▶ **PROMPT**
Recast all of the material below as a JSON list of strings, with one string per line and no entries for blank lines. Leave the pictures out.

▶ **AVAILABLE RECORDS**
-- Opening Marker --

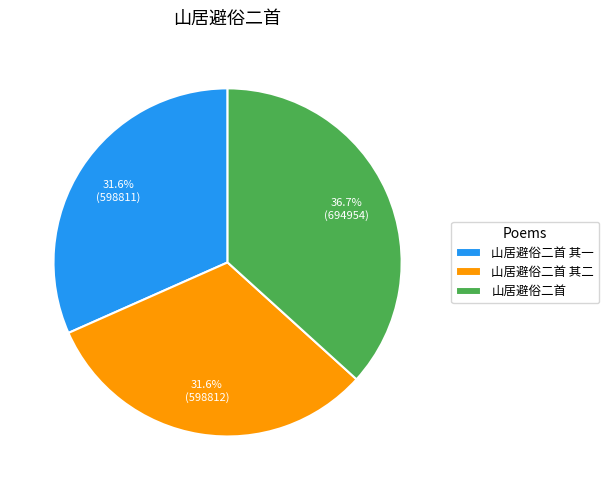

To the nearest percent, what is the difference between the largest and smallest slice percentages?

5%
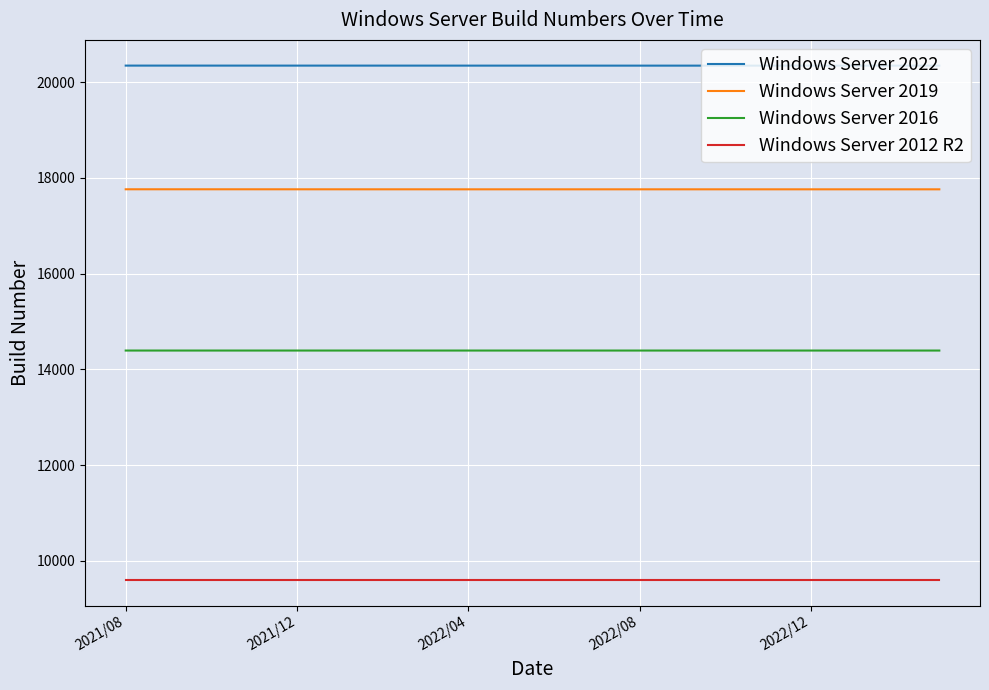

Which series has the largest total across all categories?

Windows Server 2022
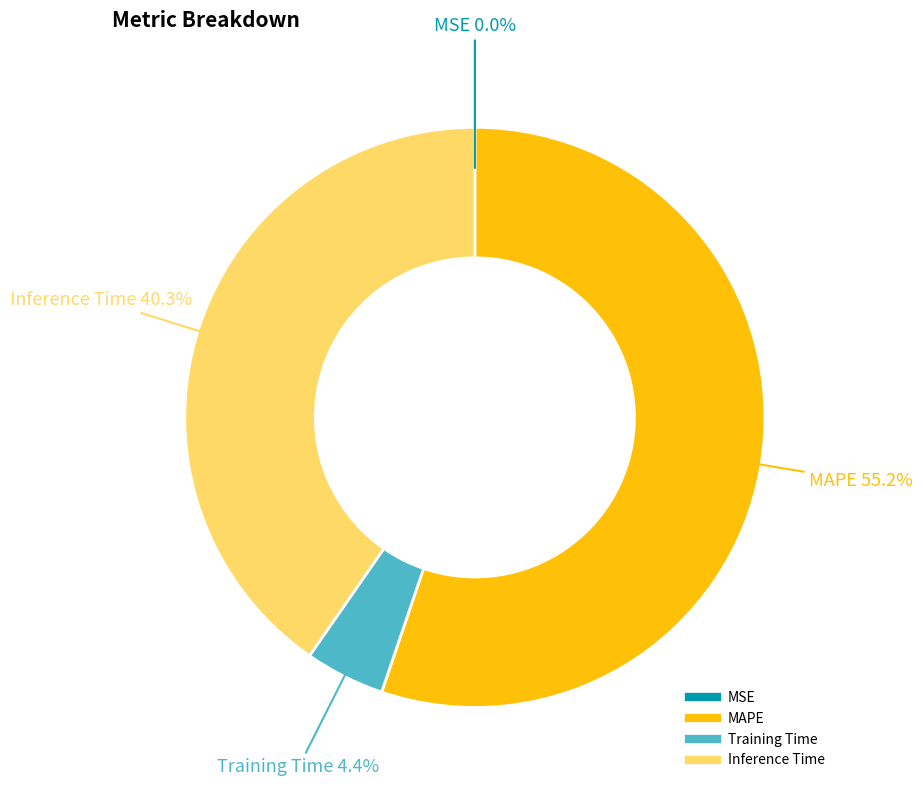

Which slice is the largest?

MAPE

-- Closing Marker --

▶ **WRITTEN RESPONSE**
[
  "To the nearest percent, what is the difference between the largest and smallest slice percentages?",
  "5%",
  "Which series has the largest total across all categories?",
  "Windows Server 2022",
  "Which slice is the largest?",
  "MAPE"
]